» **Texto para leer**:
____________________
Sermones que Iluminan

Propio 21 (B) – 2018

October 01, 2018


Hermanos y hermanas, tengamos fe plena en lo que nos dice el octavo verso del Salmo 124: “Nuestro auxilio está en el Nombre del Señor, que hizo los cielos y la tierra”.

El reino de Dios es diverso, y en esa diversidad hay unión. Por ende, creemos que, dentro de la gran abundancia de diversidad en nuestras comunidades de fe, también podemos y hemos de recalcar nuestra unidad en Cristo. Al reconocer esta diversidad y unidad en Cristo, entendemos que no estamos en competencia, sino que cada persona trae algo que es importante para la jornada difícil a la cual Jesús nos ha invitado. Una jornada de sacrificio. No hay espacio ni tiempo para celos o juicios entre personas.

Para entender la lectura del evangelio de hoy tenemos que leer un poco hacia atrás, leer los capítulos octavo y noveno del Evangelio según Marcos. Hace dos domingos ocurrió algo muy dramático e importante. Pedro declaró que Jesús era el Mesías. Puede ser que para nosotros y nosotras escuchar esto no sea nada dramático, es nuestra realidad y nuestra fe; sin embargo, Pedro al decir estas palabras, en voz alta, no puede retroceder de ellas.

El capítulo y el momento donde se encuentra esa declaración es muy significativo; es en el mismo medio del evangelio—en la cumbre. Justo después ocurre algo muy disonante para Simón Pedro y los otros discípulos. Jesús enseña por primera vez sobre el sufrimiento que ha de venir. Imagínense todos los anhelos y sueños de Simón Pedro incluidos en esa declaración mesiánica; en vez de hablar de victoria, Jesús les enseña sobre lo que ha de venir: sufrimiento. Desde ese momento en adelante Jesús está mirando hacia Jerusalén. Jesús les dice: “Si alguno quiere ser discípulo mío, olvídese de sí mismo, cargue con su cruz y sígame”.
____________________
» **Qué hacer**:
Devuelve, copiado al pie de la letra, el trozo del sermón que empieza con las palabras que contienen "Hermanos y hermanas, tengamos" y termina con "juicios entre personas.".

» **Extracto del material**:
____________________
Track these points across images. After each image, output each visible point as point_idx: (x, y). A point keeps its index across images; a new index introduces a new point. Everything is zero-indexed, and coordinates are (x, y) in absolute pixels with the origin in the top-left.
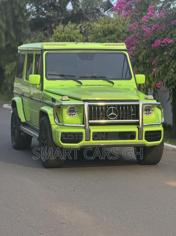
____________________
» **Respuesta**:
Hermanos y hermanas, tengamos fe plena en lo que nos dice el octavo verso del Salmo 124: “Nuestro auxilio está en el Nombre del Señor, que hizo los cielos y la tierra”.

El reino de Dios es diverso, y en esa diversidad hay unión. Por ende, creemos que, dentro de la gran abundancia de diversidad en nuestras comunidades de fe, también podemos y hemos de recalcar nuestra unidad en Cristo. Al reconocer esta diversidad y unidad en Cristo, entendemos que no estamos en competencia, sino que cada persona trae algo que es importante para la jornada difícil a la cual Jesús nos ha invitado. Una jornada de sacrificio. No hay espacio ni tiempo para celos o juicios entre personas.